Apart from Avian Influenza, Blackhead is one of the most serious poultry diseases in turkeys; mortality can reach 70% in some flocks. Early signs of this disease include drowsiness, drooping of the head and wings, walking with an unusual gait, soiled vent feathers due to diarrhea and bright yellow faeces resulting from infection of the liver.

Pickup and transport
The pick-up of turkeys from sheds for transport to processing plant can result in welfare concerns. Catchers are often required to carry birds upside down through a shed to a truck outside especially when the containers cannot be taken inside the shed for biosecurity reasons. Birds are usually caught by one or both legs and then placed into the crate. During this procedure the heads or wings of the birds can be injured against the solid sides of the crates.
Mortality has long been a concern in relation to poultry transport. When birds are being transported they are exposed to a number of stressors including temperature extremes, sudden acceleration and braking of the vehicle, vibration, abrasion on the crates, fasting, withdrawal of water, social disruption and noise. The major threat to bird welfare during transport is increased mortality due to either heat or cold stress and muscle damage.

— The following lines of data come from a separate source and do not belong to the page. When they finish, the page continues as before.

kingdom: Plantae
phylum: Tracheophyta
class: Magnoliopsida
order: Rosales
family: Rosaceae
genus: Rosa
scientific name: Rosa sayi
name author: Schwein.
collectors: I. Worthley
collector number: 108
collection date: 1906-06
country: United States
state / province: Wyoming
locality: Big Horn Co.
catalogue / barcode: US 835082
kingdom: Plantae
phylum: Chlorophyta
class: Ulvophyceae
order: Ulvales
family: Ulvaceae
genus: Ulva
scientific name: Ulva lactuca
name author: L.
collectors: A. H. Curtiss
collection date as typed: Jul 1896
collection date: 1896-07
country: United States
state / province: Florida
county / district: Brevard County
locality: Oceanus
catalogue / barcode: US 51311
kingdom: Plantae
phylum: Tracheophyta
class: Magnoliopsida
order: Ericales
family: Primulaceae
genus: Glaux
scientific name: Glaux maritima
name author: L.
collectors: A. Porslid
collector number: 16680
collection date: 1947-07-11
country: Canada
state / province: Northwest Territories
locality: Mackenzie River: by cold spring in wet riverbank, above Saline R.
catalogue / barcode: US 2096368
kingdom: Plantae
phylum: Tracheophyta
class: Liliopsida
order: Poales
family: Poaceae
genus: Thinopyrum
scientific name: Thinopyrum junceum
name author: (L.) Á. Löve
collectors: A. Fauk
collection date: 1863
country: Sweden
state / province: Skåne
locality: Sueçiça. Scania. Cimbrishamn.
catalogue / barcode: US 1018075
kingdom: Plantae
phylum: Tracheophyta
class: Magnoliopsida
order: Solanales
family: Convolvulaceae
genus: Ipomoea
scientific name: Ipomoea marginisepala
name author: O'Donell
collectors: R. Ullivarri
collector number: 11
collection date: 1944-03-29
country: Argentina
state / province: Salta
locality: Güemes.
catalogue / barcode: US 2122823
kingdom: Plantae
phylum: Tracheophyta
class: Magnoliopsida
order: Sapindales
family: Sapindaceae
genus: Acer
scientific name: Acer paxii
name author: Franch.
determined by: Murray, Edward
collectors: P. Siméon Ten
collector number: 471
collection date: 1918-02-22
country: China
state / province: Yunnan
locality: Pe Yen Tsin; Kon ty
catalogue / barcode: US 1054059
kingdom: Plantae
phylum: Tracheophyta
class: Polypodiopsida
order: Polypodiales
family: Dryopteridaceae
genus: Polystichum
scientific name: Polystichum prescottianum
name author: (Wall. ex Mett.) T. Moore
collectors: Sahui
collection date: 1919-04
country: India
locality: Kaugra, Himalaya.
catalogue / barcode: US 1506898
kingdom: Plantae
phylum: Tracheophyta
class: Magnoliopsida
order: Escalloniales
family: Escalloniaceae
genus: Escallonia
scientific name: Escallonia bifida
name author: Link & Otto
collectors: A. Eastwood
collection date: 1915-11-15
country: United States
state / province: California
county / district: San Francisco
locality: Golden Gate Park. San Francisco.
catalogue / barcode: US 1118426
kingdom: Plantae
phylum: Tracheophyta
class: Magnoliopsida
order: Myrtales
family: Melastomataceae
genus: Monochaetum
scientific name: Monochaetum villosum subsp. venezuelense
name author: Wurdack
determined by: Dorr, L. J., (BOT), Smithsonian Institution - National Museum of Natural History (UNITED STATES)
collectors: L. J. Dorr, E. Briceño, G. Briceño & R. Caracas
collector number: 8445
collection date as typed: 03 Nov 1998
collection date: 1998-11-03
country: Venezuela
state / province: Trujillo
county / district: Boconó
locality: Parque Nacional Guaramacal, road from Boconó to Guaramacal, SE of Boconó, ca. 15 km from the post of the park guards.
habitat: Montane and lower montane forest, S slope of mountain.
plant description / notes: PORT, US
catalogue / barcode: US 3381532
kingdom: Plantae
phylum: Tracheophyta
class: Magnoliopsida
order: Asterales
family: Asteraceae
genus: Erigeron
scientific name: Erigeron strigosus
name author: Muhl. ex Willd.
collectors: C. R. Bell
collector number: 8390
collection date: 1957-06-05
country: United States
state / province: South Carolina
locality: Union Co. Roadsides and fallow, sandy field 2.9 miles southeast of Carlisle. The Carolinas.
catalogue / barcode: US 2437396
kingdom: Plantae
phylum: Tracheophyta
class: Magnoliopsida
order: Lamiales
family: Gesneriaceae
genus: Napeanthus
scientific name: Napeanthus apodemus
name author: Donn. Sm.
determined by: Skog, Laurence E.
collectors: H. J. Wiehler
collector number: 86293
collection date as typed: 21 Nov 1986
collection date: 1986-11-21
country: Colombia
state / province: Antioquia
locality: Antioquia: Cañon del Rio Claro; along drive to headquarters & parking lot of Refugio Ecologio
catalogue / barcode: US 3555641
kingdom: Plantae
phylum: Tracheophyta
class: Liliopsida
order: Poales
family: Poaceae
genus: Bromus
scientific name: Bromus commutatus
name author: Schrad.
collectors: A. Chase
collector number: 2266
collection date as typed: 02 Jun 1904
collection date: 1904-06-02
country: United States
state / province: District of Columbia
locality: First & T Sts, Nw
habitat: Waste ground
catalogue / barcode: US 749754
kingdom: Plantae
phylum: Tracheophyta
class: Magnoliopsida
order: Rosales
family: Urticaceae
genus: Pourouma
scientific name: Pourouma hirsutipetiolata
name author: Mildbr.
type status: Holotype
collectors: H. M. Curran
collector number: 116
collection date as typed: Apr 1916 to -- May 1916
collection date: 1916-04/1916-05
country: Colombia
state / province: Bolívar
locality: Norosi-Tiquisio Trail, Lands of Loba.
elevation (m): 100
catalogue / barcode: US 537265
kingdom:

The welfare of turkeys can be affected during most processes in the production chain. Genetic selection, housing conditions, transport and slaughter can all be causes of poor welfare. The major issues are concerns associated with disease, poor locomotion due to high growth rate, chronic pain from beak trimming, eye abnormalities from being housed under low light intensity, behavioral problems caused by high stocking density, lack of enrichment in the turkey house and in the free range and poor air quality in turkey sheds. Depopulation of sheds and transport and slaughter can also result in poor welfare for birds. Changes in the current practices may lead to higher costs, which cannot be sustained by producers.